= TASK BRIEF =
Lay out the listing below as a Markdown table with the columns "No." and "Text": one numbered row per line, blank lines left out. Include only the lines from the one with "left elbow: (700, 329, 11)" through the end of the listing.
WORKING DATA below:
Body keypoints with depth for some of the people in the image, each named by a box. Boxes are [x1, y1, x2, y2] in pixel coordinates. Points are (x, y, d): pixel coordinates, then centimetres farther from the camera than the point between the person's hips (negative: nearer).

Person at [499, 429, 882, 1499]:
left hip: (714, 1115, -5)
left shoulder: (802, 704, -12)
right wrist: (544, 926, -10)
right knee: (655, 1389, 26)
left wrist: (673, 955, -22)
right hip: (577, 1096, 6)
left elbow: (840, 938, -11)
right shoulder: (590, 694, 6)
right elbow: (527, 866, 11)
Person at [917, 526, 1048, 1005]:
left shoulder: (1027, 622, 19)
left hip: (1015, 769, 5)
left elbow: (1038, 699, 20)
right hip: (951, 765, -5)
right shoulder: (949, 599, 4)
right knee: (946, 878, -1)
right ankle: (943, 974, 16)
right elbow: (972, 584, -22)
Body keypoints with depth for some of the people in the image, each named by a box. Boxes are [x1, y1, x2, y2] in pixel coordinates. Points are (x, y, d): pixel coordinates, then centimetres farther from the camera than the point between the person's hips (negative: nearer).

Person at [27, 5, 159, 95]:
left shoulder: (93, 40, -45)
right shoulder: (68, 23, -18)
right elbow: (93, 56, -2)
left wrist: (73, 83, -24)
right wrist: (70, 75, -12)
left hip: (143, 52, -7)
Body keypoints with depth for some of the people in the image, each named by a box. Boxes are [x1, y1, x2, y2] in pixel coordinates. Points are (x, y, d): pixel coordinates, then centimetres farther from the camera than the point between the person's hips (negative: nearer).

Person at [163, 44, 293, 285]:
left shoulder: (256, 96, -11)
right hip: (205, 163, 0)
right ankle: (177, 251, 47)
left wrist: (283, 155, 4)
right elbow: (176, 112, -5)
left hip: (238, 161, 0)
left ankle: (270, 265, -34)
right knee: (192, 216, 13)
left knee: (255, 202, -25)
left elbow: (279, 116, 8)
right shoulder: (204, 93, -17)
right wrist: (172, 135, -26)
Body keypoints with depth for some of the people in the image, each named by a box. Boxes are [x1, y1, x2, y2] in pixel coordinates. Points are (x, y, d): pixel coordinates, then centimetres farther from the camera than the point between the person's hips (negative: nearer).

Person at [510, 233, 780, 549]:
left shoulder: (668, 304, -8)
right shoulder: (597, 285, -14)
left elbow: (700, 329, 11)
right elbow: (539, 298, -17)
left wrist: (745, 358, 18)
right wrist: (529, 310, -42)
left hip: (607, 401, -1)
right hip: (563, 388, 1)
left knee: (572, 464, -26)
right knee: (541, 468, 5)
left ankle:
End of WORKING DATA.
= SOLUTION =
| No. | Text |
|---|---|
| 1 | left elbow: (700, 329, 11) |
| 2 | right elbow: (539, 298, -17) |
| 3 | left wrist: (745, 358, 18) |
| 4 | right wrist: (529, 310, -42) |
| 5 | left hip: (607, 401, -1) |
| 6 | right hip: (563, 388, 1) |
| 7 | left knee: (572, 464, -26) |
| 8 | right knee: (541, 468, 5) |
| 9 | left ankle: |